Les géants de la tech n’auront pas, pour l’instant, à s’assurer que leurs modèles d’IA ne sont pas susceptibles de provoquer une catastrophe (humaine ou économique). Le projet de loi en ce sens du législateur californien s’est vu opposé le veto du gouverneur.
Les tentatives de régulation de l’IA sont légion, de notre côté de l’Atlantique comme aux Etats-Unis. Mais peu de textes ont autant cristallisé les tensions que le Californien SB 1047. Ce projet de loi « Safe and Secure Innovation for Frontier Artificial Intelligence Models Act » n’entendait rien de moins qu’éviter les catastrophes liées aux modèles d’intelligence artificielle avant qu’elle ne se produise.
Protocoles de sécurité et responsabilité
Approuvé par le Sénat californien en août, le texte faisait l’objet d’un feu nourri de la part des géants de l’IA, des fonds d’investissements et de quelques élus. Le projet de loi prévoyait, entre autres, que le procureur de l’Etat puisse engager des poursuites contre une entreprise qui se montrerait négligente en matière de sureté. Par ailleurs, les développeurs devaient apporter « l’assurance raisonnable » que leurs modèles ne posaient pas de risques de « catastrophe ».
Pour ce faire, un nouvel organisme gouvernemental était créé et chargé de délivrer un agrément annuel aux entreprises en évaluant les risques de son modèle d’IA et l’efficacité de son protocole de sécurité. En effet, le projet de loi exigeait la mise en place d’un protocole de sécurité pour empêcher les utilisations abusives des produits d’IA, y compris un « kill switch », des procédures de test documentées et des audits. Cette « Frontier Model Division » pouvait en outre saisir le procureur si elle consta des manquements à la loi.
Le tout était assorti d’une obligation de notification, similaires aux notifications de violation de données, si un « incident de sécurité de l’IA » se produit, dans les 72 heures suivant la prise de connaissance de l’incident.
Les géants à la manœuvre
A noter que le texte ne s’appliquait qu’aux plus grands modèles d’IA, coûtant au moins 100 millions de dollars et utilisant 10^26 FLOPS. Très peu d’entreprises sont donc, à l’heure actuelle, concernées par ce train d’obligations, à l’exception des géants de la tech tels que Google et Microsoft, ainsi qu’OpenAI.
Entre temps, avant d’arriver sur le bureau du gouverneur, SB 1047 est passé entre les mains du California’s Appropriations Committee. Le texte y a été considérablement édulcoré, sous l’influence notamment d’Anthropic : le procureur n’avait plus qu’un pouvoir d’injonction à cesser certaines opérations risquées et ne pouvait engager de poursuite qu’après une crise. Le ton a d’ailleurs été adouci : il n’était plus question « d’assurance raisonnable » mais « d’assurance raisonnable ».

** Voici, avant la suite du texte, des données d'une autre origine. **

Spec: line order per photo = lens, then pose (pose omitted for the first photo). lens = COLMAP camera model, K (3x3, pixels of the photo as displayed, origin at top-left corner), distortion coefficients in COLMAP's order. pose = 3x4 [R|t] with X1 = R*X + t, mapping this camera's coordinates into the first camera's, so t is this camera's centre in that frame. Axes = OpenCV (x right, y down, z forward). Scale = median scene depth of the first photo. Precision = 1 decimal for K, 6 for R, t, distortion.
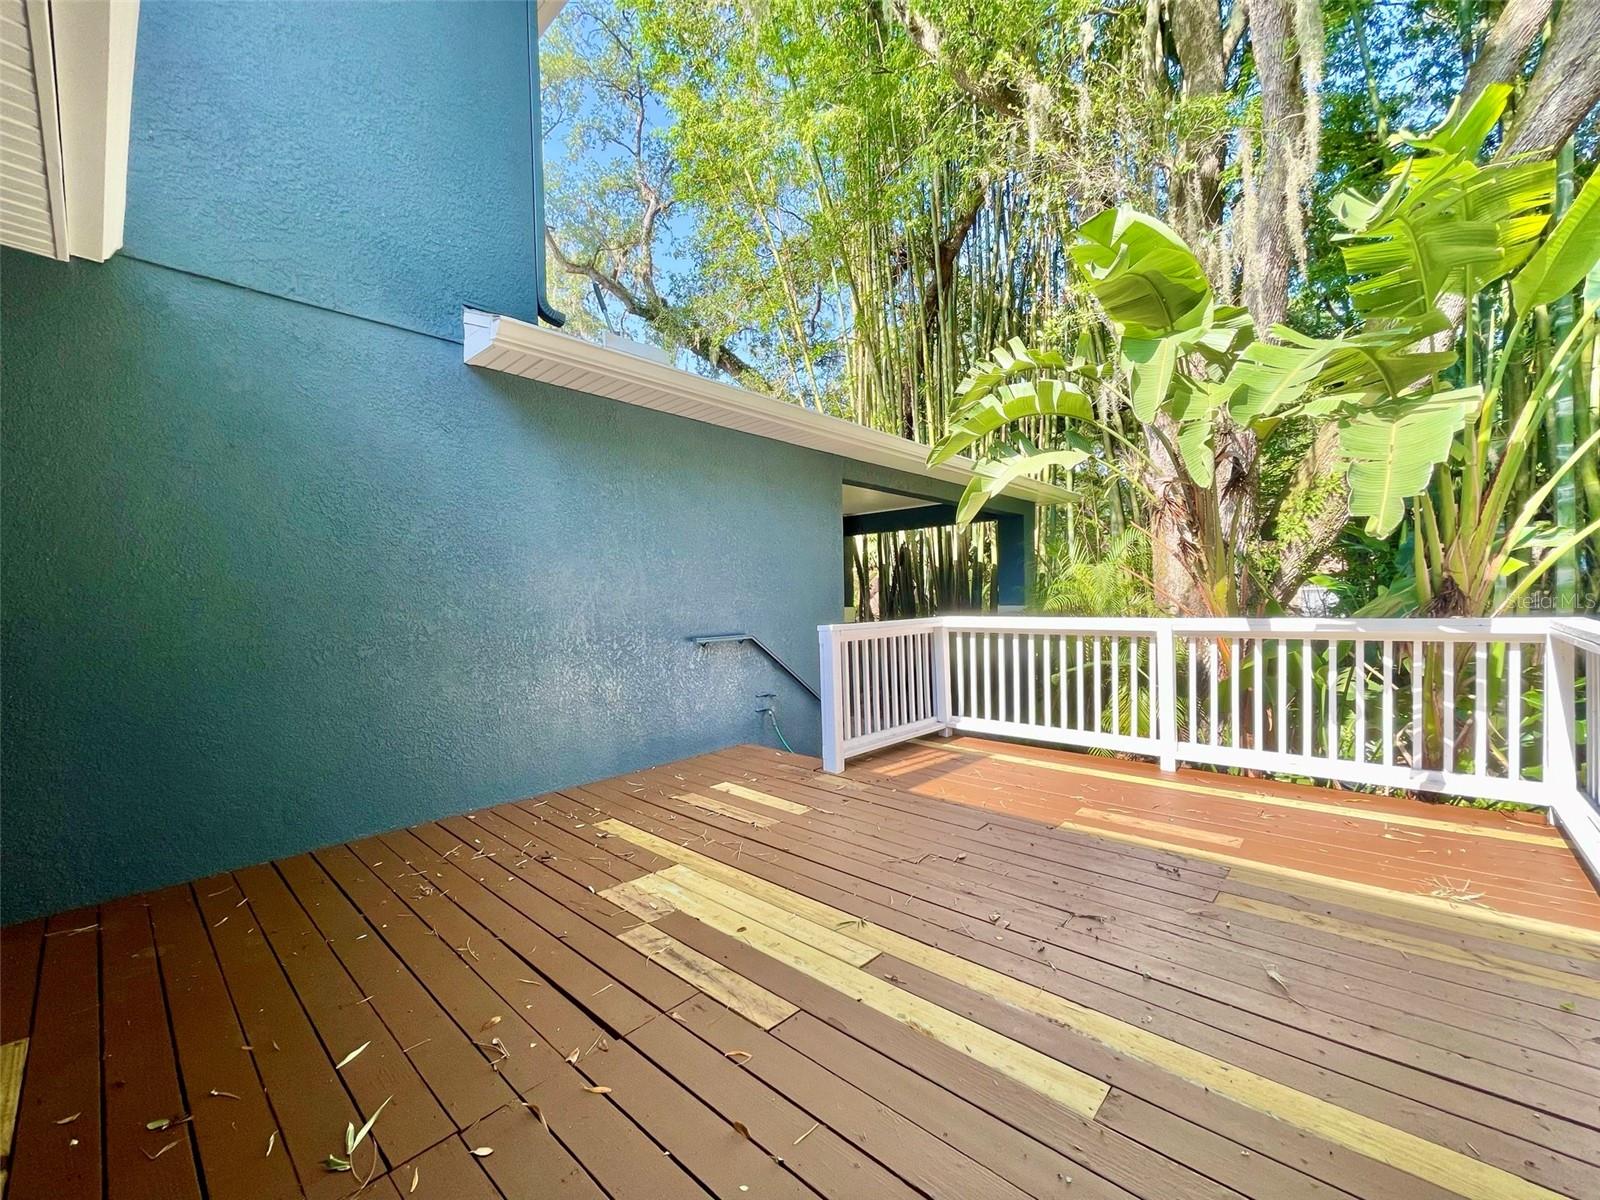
lens RADIAL K [[645.2, 0, 796.5], [0, 645.2, 613.0], [0, 0, 1]] dist [-0.000263, -0.001128]
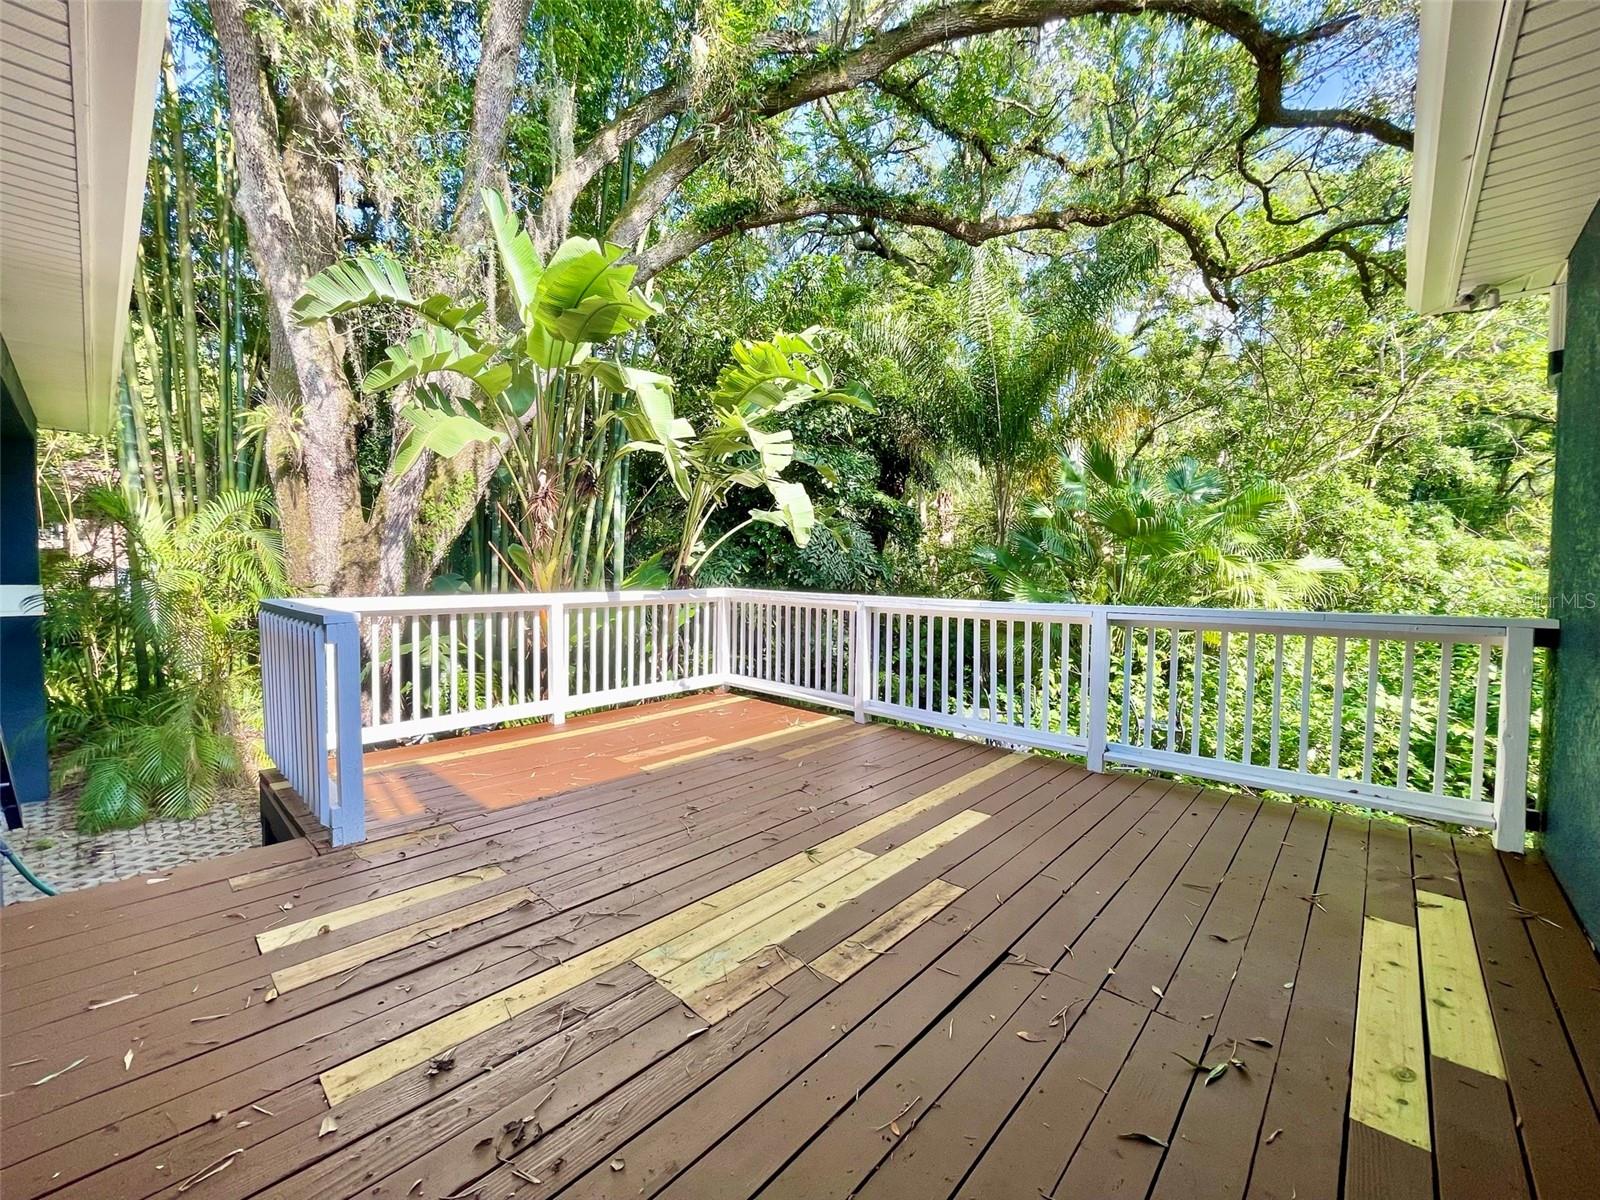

La Californie à l’avant-garde
Si nous parlons depuis le début de cet article de SB 1047 au passé, la raison en est très simple : le gouverneur de Californie, Gavin Newsom, a posé son veto. Et ce pour la plus grande joie des détracteurs du texte. Dans l’explication de son véto, le gouverneur souligne que, bien que « d’accord avec l’auteur […], je ne suis cependant pas d’accord avec l’idée que pour assurer la sécurité du public, nous devons nous contenter d’une solution qui ne repose pas sur une analyse empirique de la trajectoire des systèmes et des capacités de l’IA ».
En cause, une loi trop large, qui s’applique à tous les fonctions d’un modèle sans distinction. « SB 1047 ne prend pas en compte le fait qu’un système d’IA soit déployé dans des environnements à haut risque, implique une prise de décision critique ou l’utilisation de données sensibles » écrit Gavin Newsom. Dans un communiqué, il souligne par ailleurs avoir signé un grand nombre de projets de loi couvrant le déploiement et la réglementation de la technologie GenAI, plaçant la Californie « à l’avant-garde de la régulation de ce secteur ». Des travaux qui se poursuivent, le gouverneur assurant « avoir demandé aux plus grands experts mondiaux de l’IA générative d’aider la Californie à développer des garde-fous pratiques pour le déploiement de grands modèles ».